Task statement
Return, from the material below, each line in which the word "binding" is present.

Dataset entries
━━━━━━━━━━━━━━━━━━━━

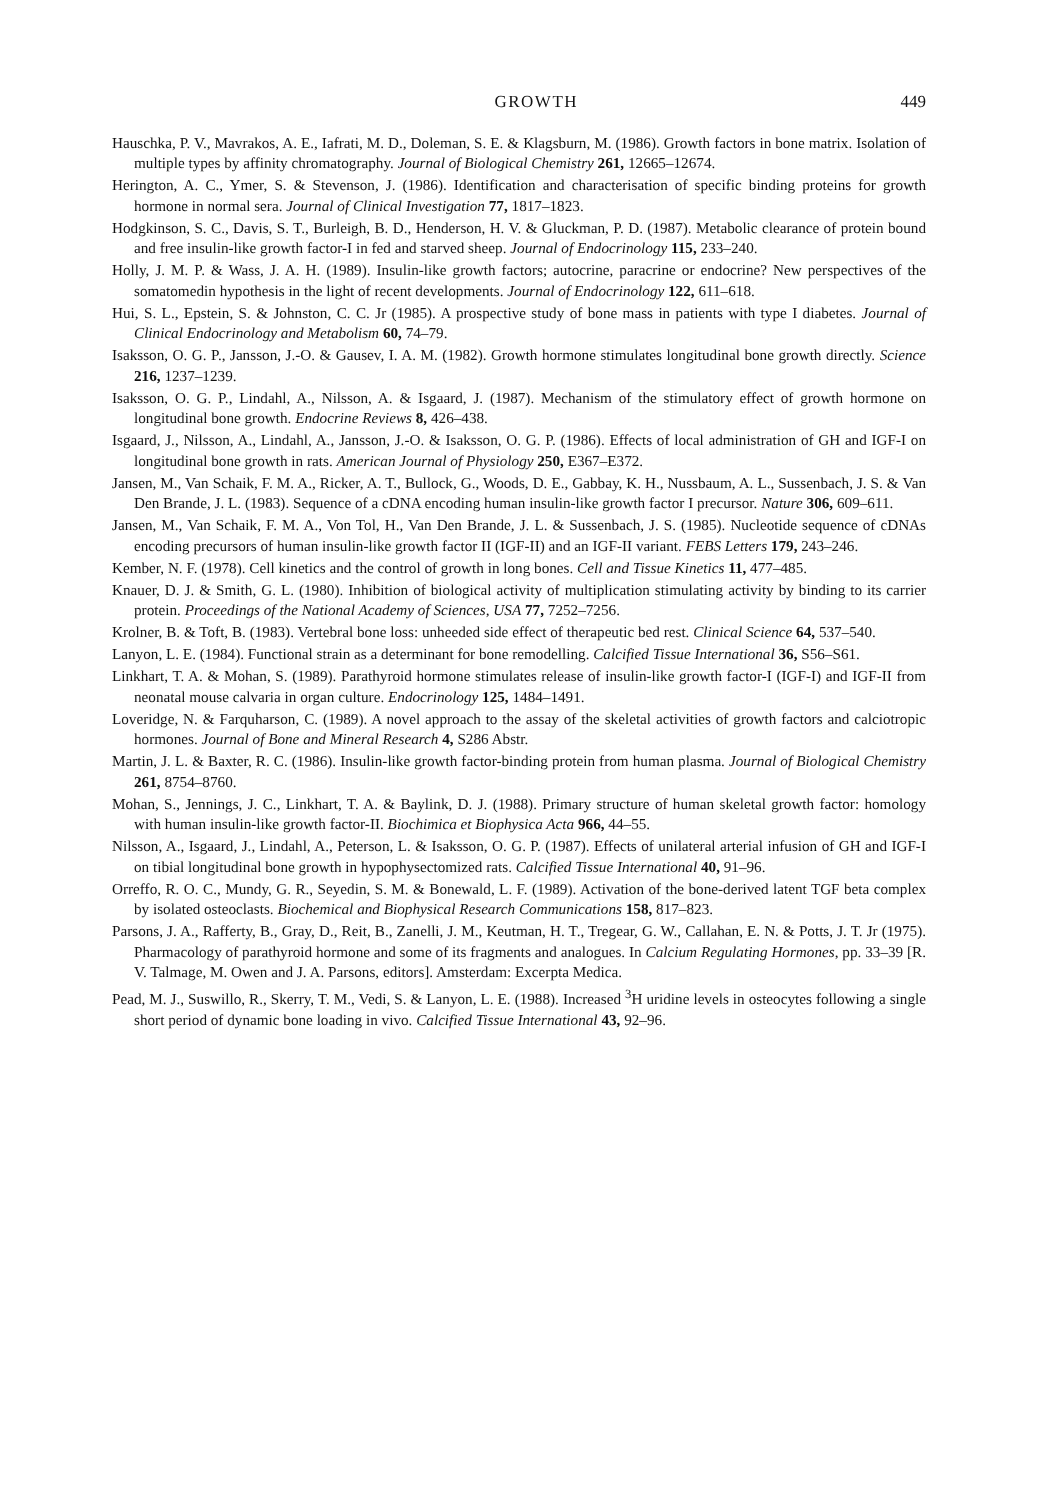GROWTH 449
Hauschka, P. V., Mavrakos, A. E., Iafrati, M. D., Doleman, S. E. & Klagsburn, M. (1986). Growth factors in bone matrix. Isolation of multiple types by affinity chromatography. Journal of Biological Chemistry 261, 12665–12674.
Herington, A. C., Ymer, S. & Stevenson, J. (1986). Identification and characterisation of specific binding proteins for growth hormone in normal sera. Journal of Clinical Investigation 77, 1817–1823.
Hodgkinson, S. C., Davis, S. T., Burleigh, B. D., Henderson, H. V. & Gluckman, P. D. (1987). Metabolic clearance of protein bound and free insulin-like growth factor-I in fed and starved sheep. Journal of Endocrinology 115, 233–240.
Holly, J. M. P. & Wass, J. A. H. (1989). Insulin-like growth factors; autocrine, paracrine or endocrine? New perspectives of the somatomedin hypothesis in the light of recent developments. Journal of Endocrinology 122, 611–618.
Hui, S. L., Epstein, S. & Johnston, C. C. Jr (1985). A prospective study of bone mass in patients with type I diabetes. Journal of Clinical Endocrinology and Metabolism 60, 74–79.
Isaksson, O. G. P., Jansson, J.-O. & Gausev, I. A. M. (1982). Growth hormone stimulates longitudinal bone growth directly. Science 216, 1237–1239.
Isaksson, O. G. P., Lindahl, A., Nilsson, A. & Isgaard, J. (1987). Mechanism of the stimulatory effect of growth hormone on longitudinal bone growth. Endocrine Reviews 8, 426–438.
Isgaard, J., Nilsson, A., Lindahl, A., Jansson, J.-O. & Isaksson, O. G. P. (1986). Effects of local administration of GH and IGF-I on longitudinal bone growth in rats. American Journal of Physiology 250, E367–E372.
Jansen, M., Van Schaik, F. M. A., Ricker, A. T., Bullock, G., Woods, D. E., Gabbay, K. H., Nussbaum, A. L., Sussenbach, J. S. & Van Den Brande, J. L. (1983). Sequence of a cDNA encoding human insulin-like growth factor I precursor. Nature 306, 609–611.
Jansen, M., Van Schaik, F. M. A., Von Tol, H., Van Den Brande, J. L. & Sussenbach, J. S. (1985). Nucleotide sequence of cDNAs encoding precursors of human insulin-like growth factor II (IGF-II) and an IGF-II variant. FEBS Letters 179, 243–246.
Kember, N. F. (1978). Cell kinetics and the control of growth in long bones. Cell and Tissue Kinetics 11, 477–485.
Knauer, D. J. & Smith, G. L. (1980). Inhibition of biological activity of multiplication stimulating activity by binding to its carrier protein. Proceedings of the National Academy of Sciences, USA 77, 7252–7256.
Krolner, B. & Toft, B. (1983). Vertebral bone loss: unheeded side effect of therapeutic bed rest. Clinical Science 64, 537–540.
Lanyon, L. E. (1984). Functional strain as a determinant for bone remodelling. Calcified Tissue International 36, S56–S61.
Linkhart, T. A. & Mohan, S. (1989). Parathyroid hormone stimulates release of insulin-like growth factor-I (IGF-I) and IGF-II from neonatal mouse calvaria in organ culture. Endocrinology 125, 1484–1491.
Loveridge, N. & Farquharson, C. (1989). A novel approach to the assay of the skeletal activities of growth factors and calciotropic hormones. Journal of Bone and Mineral Research 4, S286 Abstr.
Martin, J. L. & Baxter, R. C. (1986). Insulin-like growth factor-binding protein from human plasma. Journal of Biological Chemistry 261, 8754–8760.
Mohan, S., Jennings, J. C., Linkhart, T. A. & Baylink, D. J. (1988). Primary structure of human skeletal growth factor: homology with human insulin-like growth factor-II. Biochimica et Biophysica Acta 966, 44–55.
Nilsson, A., Isgaard, J., Lindahl, A., Peterson, L. & Isaksson, O. G. P. (1987). Effects of unilateral arterial infusion of GH and IGF-I on tibial longitudinal bone growth in hypophysectomized rats. Calcified Tissue International 40, 91–96.
Orreffo, R. O. C., Mundy, G. R., Seyedin, S. M. & Bonewald, L. F. (1989). Activation of the bone-derived latent TGF beta complex by isolated osteoclasts. Biochemical and Biophysical Research Communications 158, 817–823.
Parsons, J. A., Rafferty, B., Gray, D., Reit, B., Zanelli, J. M., Keutman, H. T., Tregear, G. W., Callahan, E. N. & Potts, J. T. Jr (1975). Pharmacology of parathyroid hormone and some of its fragments and analogues. In Calcium Regulating Hormones, pp. 33–39 [R. V. Talmage, M. Owen and J. A. Parsons, editors]. Amsterdam: Excerpta Medica.
Pead, M. J., Suswillo, R., Skerry, T. M., Vedi, S. & Lanyon, L. E. (1988). Increased <sup>3</sup>H uridine levels in osteocytes following a single short period of dynamic bone loading in vivo. Calcified Tissue International 43, 92–96.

━━━━━━━━━━━━━━━━━━━━

Task result
Herington, A. C., Ymer, S. & Stevenson, J. (1986). Identification and characterisation of specific binding proteins for growth hormone in normal sera. Journal of Clinical Investigation 77, 1817–1823.
Knauer, D. J. & Smith, G. L. (1980). Inhibition of biological activity of multiplication stimulating activity by binding to its carrier protein. Proceedings of the National Academy of Sciences, USA 77, 7252–7256.
Martin, J. L. & Baxter, R. C. (1986). Insulin-like growth factor-binding protein from human plasma. Journal of Biological Chemistry 261, 8754–8760.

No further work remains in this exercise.